Tuesday, December 14, 2010

Visual C# 2010 and ASP.NET 4.0 Bootcamp, Day 2

Day 2 of my bootcamp went significantly better than day 1. The instructor started us off with a pop quiz covering the material we learned yesterday, which I aced thanks to my continued review at home last night after class. The only item from yesterday that I'm still struggling with is Exceptions and Exception Handling, but I spent about an hour in lab today trying to gain a better understanding of exception handling through applying it to the simple webpage I created

After we finished reviewing the basic concepts of development in the .NET framework (a final, more detailed look at the principles of Inheritance - Inheritance rocks, by the way!), we took a dive into web development by creating and adding functionality to a web form. A lot of this is very similar to creating a windows form and adding functionality, but a large difference comes into play when you look at the code behind the app, which can include C#, HTML, and Javascript. Visual Studio is helpful in that it renders all your C# code to HTML for you (web browsers only read HTML), but if you only write in C# (a "server-side" language, as it is called), your application's performance will be greatly reduced in its ability to communicate efficiently with the browser.
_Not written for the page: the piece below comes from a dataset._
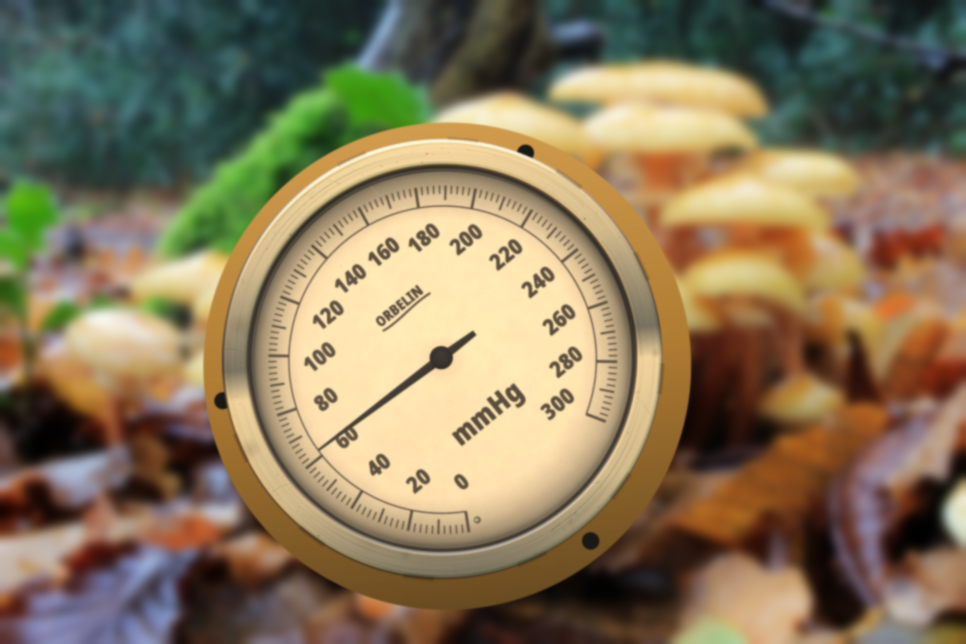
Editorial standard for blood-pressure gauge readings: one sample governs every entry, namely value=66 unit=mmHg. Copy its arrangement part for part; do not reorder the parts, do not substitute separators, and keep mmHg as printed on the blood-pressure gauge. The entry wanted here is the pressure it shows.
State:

In order to accomodate for this, most developers use the HTML toolset and write much of their code in Javascript, since it translates/communicates more efficiently with the browser. Unfortunately for me, that means I need to outright learn Javascript, and need to gain proficiency in understanding and writing HTML.

My major success for the day was creating a website using a Master Page (basically a template that keeps a standardized look and feel on all pages of a website, and allows you to update the look and feel of the entire website with one code change rather than changing the code on each individual page), User Controls (smaller blocks of code and UI that can be re-used throughout the website and all updated as a group with one code change), links to and between all of the different pages I created, classes, methods, exception handling for user inputs, and basic UI design. I was pretty darned proud of myself when I finished that in the lab today, and I came home from class feeling like I made great progress in applying what I've learned so far. I am very excited to see what I learn and apply in class tomorrow!